The UK’s oil and gas industry regulator today launched the 30th North Sea bidding round with a large number of blocks in “mature areas” on the table.
The Oil and Gas Authority (OGA) has said the 30th offshore licensing round would be the “most significant” auction in the UK continental (UKCS) shelf in recent decades.
A total of 813 blocks or part blocks in the southern, central and northern North Sea, west of Shetland and the East Irish Sea are up for grabs.
Some of the areas were last made available more than 40 years ago and a large number of prospects and undeveloped discoveries are included.
Companies have until November 21 to submit applications for licences, with decisions on awards expected in the second quarter of 2018.
The OGA has laid on swathes of free information and data in an effort to make the licensing round appealing to North Sea businesses.
It will hope that the 30th round can build on previous auctions.
Earlier this month, the regulator revealed that oil companies had snapped up 11 of the 14 blocks on offer during the supplementary 2016 North Sea bidding round.
In the 29th round, which focused on frontier areas, 25 licences for 111 blocks or part blocks were awarded to 17 companies.
OGA chief executive Andy Samuel said it was important that companies make good use of the information and data published by the regulator.
Mr Samuel said: “The 30th Licensing Round offers companies a significant opportunity to rebuild their portfolios, taking advantage of the flexible Innovate Licence, technology and improvements to the UKCS fiscal regime.
“These factors combined mean now is a very good time to invest on the UKCS.
“We are encouraging companies to take a fresh look at large areas of acreage, some of which has not been available since 1965, and make best use of the recently released information and new data packs to inform their applications.”
Paul de Leeuw, director of the Oil and Gas Institute at Robert Gordon University, has said that the renewed appetite for competition, as displayed in previous rounds, was a good omen for the North Sea.
But Prof de Leeuw warned that the 30th round’s success would be “heavily dependent” on on-going confidence in medium to long-term oil and gas prices.

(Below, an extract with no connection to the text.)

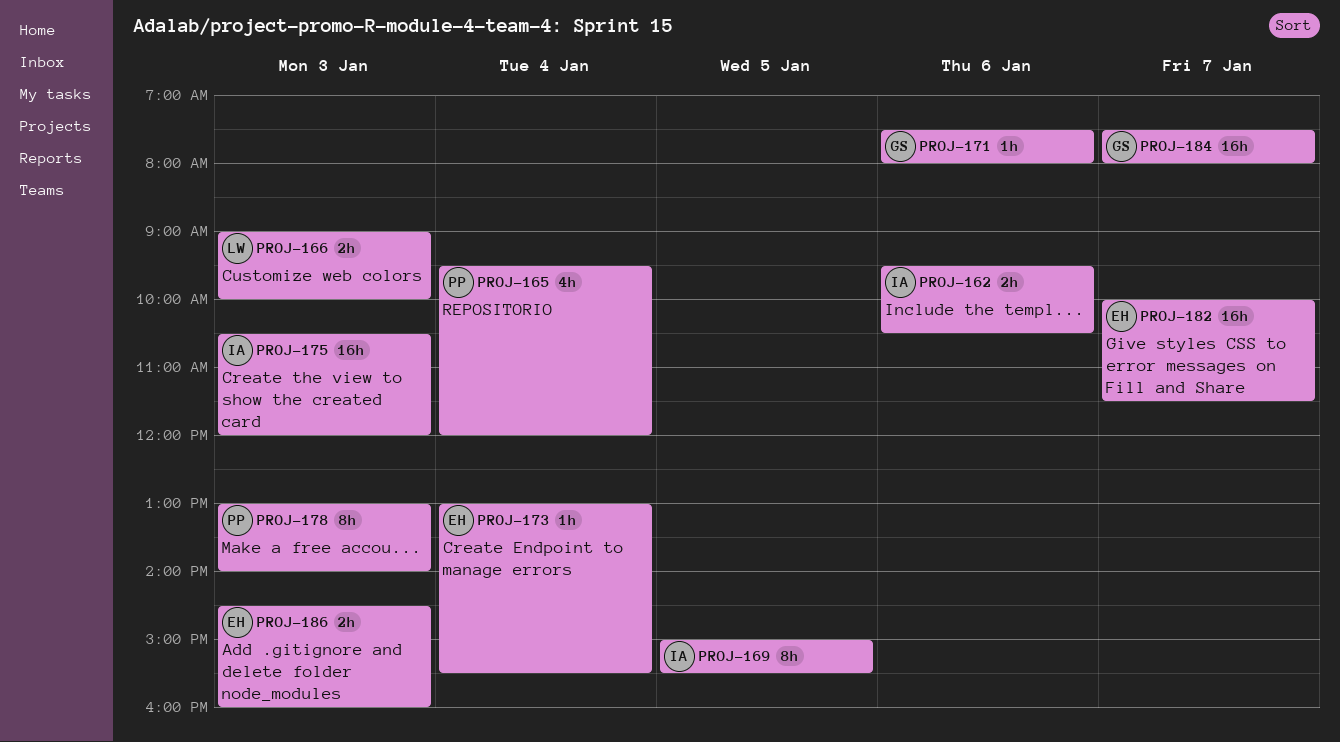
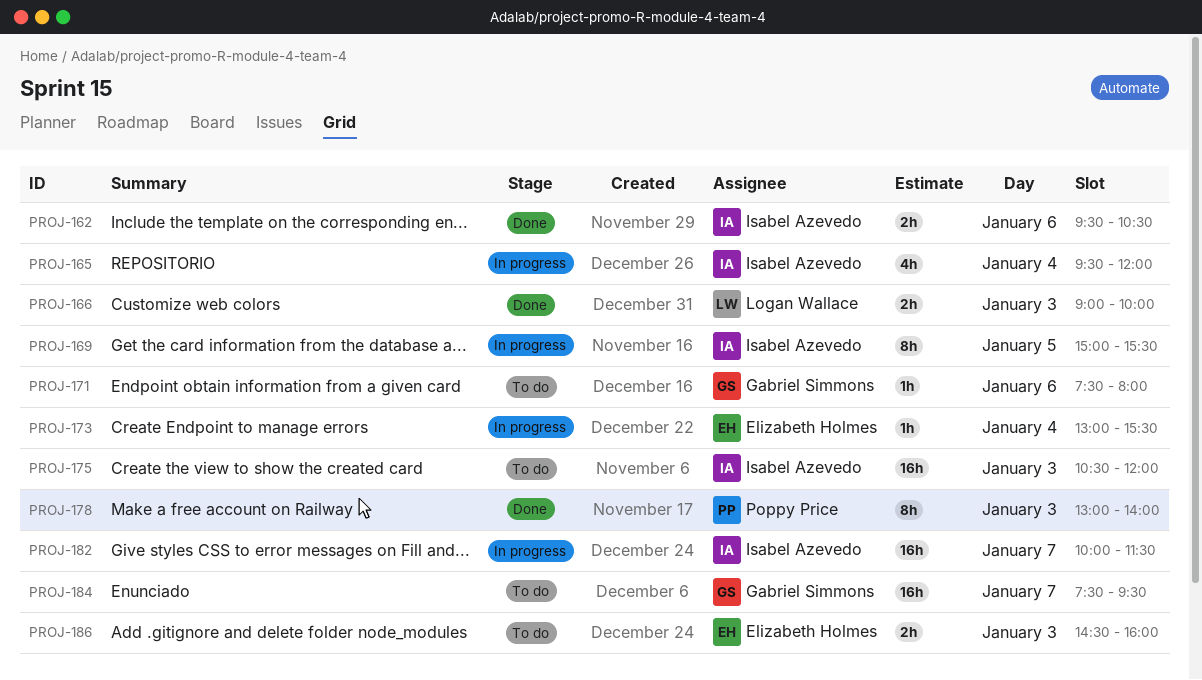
PROJ-165, owner: Poppy Price -> Isabel Azevedo
PROJ-182, owner: Elizabeth Holmes -> Isabel Azevedo
PROJ-184, ends: 08:00 -> 09:30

Mike Tholen, Oil & Gas UK’s upstream policy director, said: “The launch of the 30th Offshore Licensing Round offers companies the exciting opportunity to bid for fresh acreage and an interesting inventory of yet to be developed discoveries.
“The OGA has worked closely with industry to prepare for the round and provide a wealth of data offering fresh insight on the potential of the UKCS.
“Cost effective deployment of technology will be critical to the success of the round and we support the 30th Round Technology Forum which the OGA and the Oil and Gas Technology Centre are co-hosting on 22 August 2017 to help make a success of the Licensing Round.
“Given the improved efficiency and cost effectiveness of the UKCS, the 30th Licensing Round has all the ingredients to prove successful for the UKCS, and indeed for the UK economy.”
The OGA said the 31st round would once more focus on frontier areas, including those covered by a £20million seismic acquisition campaign, which looked at the East Shetland Platform and South West Britain.
The new seismic data will be released after the current round closes in November.